Nitta Takeo, Nakamura Toru, Mitsuhashi Tomoko, Asano Toshimichi, Okamura Keisuke, Tsuchikawa Takahiro, Tamoto Eiji, Murakami Soichi, Noji Takehiro, Kurashima Yo, Ebihara Yuma, Nakanishi Yoshitsugu, Shichinohe Toshiaki, Hirano Satoshi
Department of Gastroenterological Surgery II, Hokkaido University Graduate School of Medicine, N14, W5, Kita-ku, Sapporo, Hokkaido, 060-8648, Japan.
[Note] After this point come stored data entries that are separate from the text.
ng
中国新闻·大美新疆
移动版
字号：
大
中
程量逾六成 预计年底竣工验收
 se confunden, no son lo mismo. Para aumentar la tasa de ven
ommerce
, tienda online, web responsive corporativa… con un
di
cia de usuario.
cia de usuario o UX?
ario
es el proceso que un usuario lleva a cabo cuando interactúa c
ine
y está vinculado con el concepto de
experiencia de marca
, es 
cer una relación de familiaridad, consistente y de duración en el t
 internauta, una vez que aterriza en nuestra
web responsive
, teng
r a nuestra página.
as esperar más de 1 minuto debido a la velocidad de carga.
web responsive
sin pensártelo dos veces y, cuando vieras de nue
Department of Surgical Pathology, Hokkaido University Hospital, N14, W5, Kita-ku, Sapporo, Hokkaido, 060-8648, Japan.
Surg Today. 2017 Apr;47(4):490-497. doi: 10.1007/s00595-016-1420-7. Epub 2016 Sep 27.
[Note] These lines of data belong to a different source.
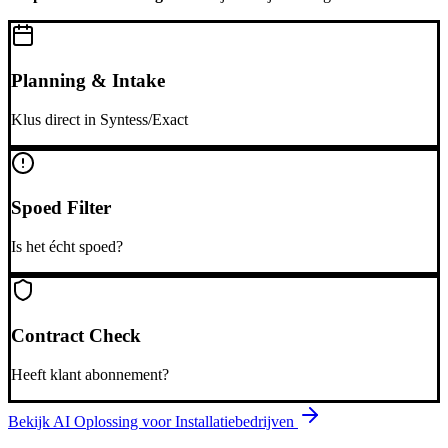
Planning & Intake
Klus direct in Syntess/Exact
Spoed Filter
Is het écht spoed?
Contract Check
Heeft klant abonnement?
Bekijk AI Oplossing voor
Installatiebedrijven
The tumor-node-metastasis (TNM) classification defines R1 as the presence of tumor cells at the resection margin, while the current Royal College of Pathologists guidelines for pancreaticoduodenectomy specimens regard the presence of tumor cells within 1 mm from the resection margin as R1 (the "1-mm rule"). The aims of this study were to investigate the resection margin status of pancreatic head cancer retrospectively according to both the TNM and 1-mm rule classifications, and to evaluate the postoperative survival and tumor recurrence patterns.
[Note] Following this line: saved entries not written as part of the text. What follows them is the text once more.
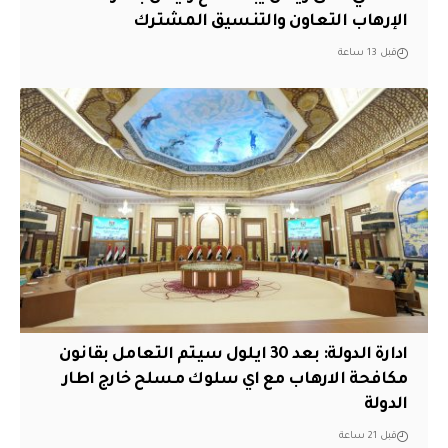
الإرهاب التعاون والتنسيق المشترك
قبل 13 ساعة
ادارة الدولة: بعد 30 ايلول سيتم التعامل بقانون
مكافحة الارهاب مع اي سلوك مسلح خارج اطار
الدولة
قبل 21 ساعة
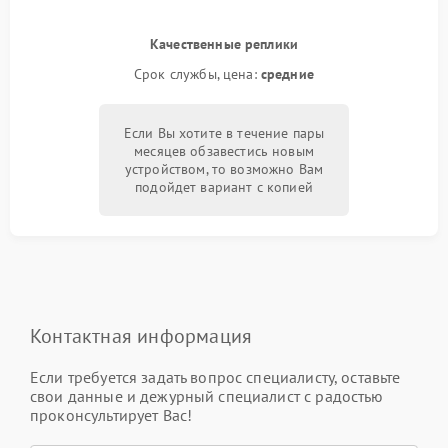
Качественные реплики
Срок службы, цена:
средние
Если Вы хотите в течение пары
месяцев обзавестись новым
устройством, то возможно Вам
подойдет вариант с копией
Контактная информация
Если требуется задать вопрос специалисту, оставьте
свои данные и дежурный специалист с радостью
проконсультирует Вас!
A total of 117 patients with pancreatic head cancer were the subjects of this study.
R1 resection was associated with a significantly worse disease-free survival (DFS) than R0 resection (p = 0.0259), while R1 had no impact on DFS. R1 resection margin status correlated with the incidence of tumor recurrence in the liver (p = 0.0483). In a multivariate analysis, R1 resection was the independent variable for predicting poor DFS (hazard ratio 1.71; p = 0.0289).
R1 resection margin status determined by the 1-mm rule may be an independent indicator for predicting disease recurrence, especially liver metastasis. These results may be useful for selecting the appropriate adjuvant therapy protocol and conducting strict surveillance in PDAC patients.
肿瘤-淋巴结-转移(TNM)分类将R1定义为切除边缘存在肿瘤细胞,而当前皇家病理学家学会关于胰十二指肠切除术标本的指南将距切除边缘1毫米内存在肿瘤细胞视为R1(“1毫米规则”)。本研究的目的是根据TNM和1毫米规则分类回顾性研究胰头癌的切除边缘状态,并评估术后生存和肿瘤复发模式。
本研究共纳入117例胰头癌患者。
与R0切除相比,R1切除与无病生存期(DFS)显著更差相关(p = 0.0259),而R1对DFS无影响。R1切除边缘状态与肝脏肿瘤复发发生率相关(p = 0.0483)。在多变量分析中,R1切除是预测DFS不良的独立变量(风险比1.71;p = 0.0289)。
由1毫米规则确定的R1切除边缘状态可能是预测疾病复发,尤其是肝转移的独立指标。这些结果可能有助于选择合适的辅助治疗方案并对胰腺癌患者进行严格监测。